Consider remodeler “A.”
Being a supportive boss who also appreciates the scarcity of skilled craftspeople, he valued this lead carpenter, one of those wood-whisperer types whom clients adored. But he found himself the unwilling therapist when the carpenter’s marriage hit the rocks.
“He would come into my office to talk about his wife, and when I said I didn’t want to have these talks during work, he started sending me e-mails and wanting to get together after work,” A says.
As the carpenter tried to patch things up at home, he let things go at work — last to arrive, first to leave, long lunches — forcing his resentful co-workers to pick up the slack. “They wanted me to make him do more or get rid of him,” A says.
“Then his wife started to call me, asking why he wasn’t making more money and coming home earlier.”
It wasn’t too long after this that A dissolved the company (he later formed another, with fewer employees). Among other reasons, he says, “I was tired of feeling like a den mother.”
Or take remodeler “B.”
Described by a colleague as “driven by being nice,” B admits that “we have done a lot of stupid things to help our people out.” When a helper got a D.U.I. and lost his license, B appointed a driver to take him to jobsites, where he did his job and then often idled on the clock while waiting for his next ride.
When another employee needed a car, B bought him “a little one” for commuting. “He started calling in sick, saying he couldn’t make it,” B says. “We finally learned he was letting his daughter use the car so she could get to work.”
Remorse? Contrition? Actually, remodeler B recalls, when caught, the employee said, “Just get me another car.”
That was B’s moment of truth. His staff had come to expect him to bail them out of their troubles. When they took him for granted, he lost money. He subsequently tightened up the rules — no more drivers, for one, and loans are now documented — but he still struggles.
“You’ve invested all that time into a person,” he says. “It seems worthwhile to do what you can to keep them.”
It’s equally worthwhile, he implicitly understands as a business owner, to give priority to the company over any one individual, no matter how sympathetic their cause.
Easier said than done.
Silent Permissions
Remodelers A and B are in good company in being burned by their own best intentions when it comes to helping employees in need.
“It’s a can of worms,” says Penny Braun, a business development coach who works with several remodeling companies. Life is messy, and like it or not, staff — and trade contractors as well — will bring their messy lives to work and into clients’ homes. The impact can be acute in small companies when the owner or key managers fail to define and/or abide by clear policies for addressing them. These are “silent permissions,” Braun says, and they can passively perpetuate performance problems.
That doesn’t mean firing somebody for being human. “I tell small-business owners to give their employees a chance,” says Susan Swan, vice president of Reach-EAP, an employee assistance program that provides counseling services to employees of 350 companies around the U.S. (See “Employee Assistance Programs” on page 35 for more about EAPs). “I think it’s the employer’s responsibility to give an employee a chance rather than terminate him [and consequently] have a hole where an employee used to be and maybe send him to your rival down the street.”

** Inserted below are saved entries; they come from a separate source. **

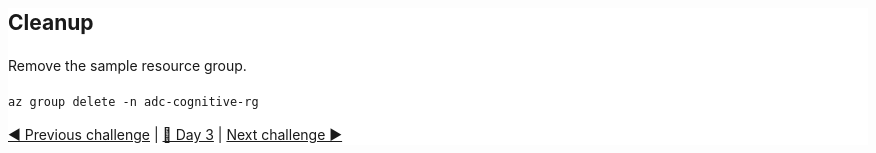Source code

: ## Cleanup

Remove the sample resource group.

```shell
az group delete -n adc-cognitive-rg
```

[◀ Previous challenge](./04-challenge-bo-1.md) | [🔼 Day 3](../README.md) | [Next challenge ▶](./06-challenge-bo-2.md)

In fact, Swan notes, the weak economy can make it all but impossible to barricade personal concerns during working hours. She estimates that financial problems are the No. 3 root cause of employee distress these days, behind anxiety, which is gaining fast on depression. All are related, and all can exacerbate existing issues, such as marital tension or alcoholism. These, in turn, perpetuate the vicious cycle by playing out in ways such as irritability, safety violations, or chronic absenteeism — sometimes physically, sometimes just mentally.
And any of those behaviors can jeopardize the company as a whole.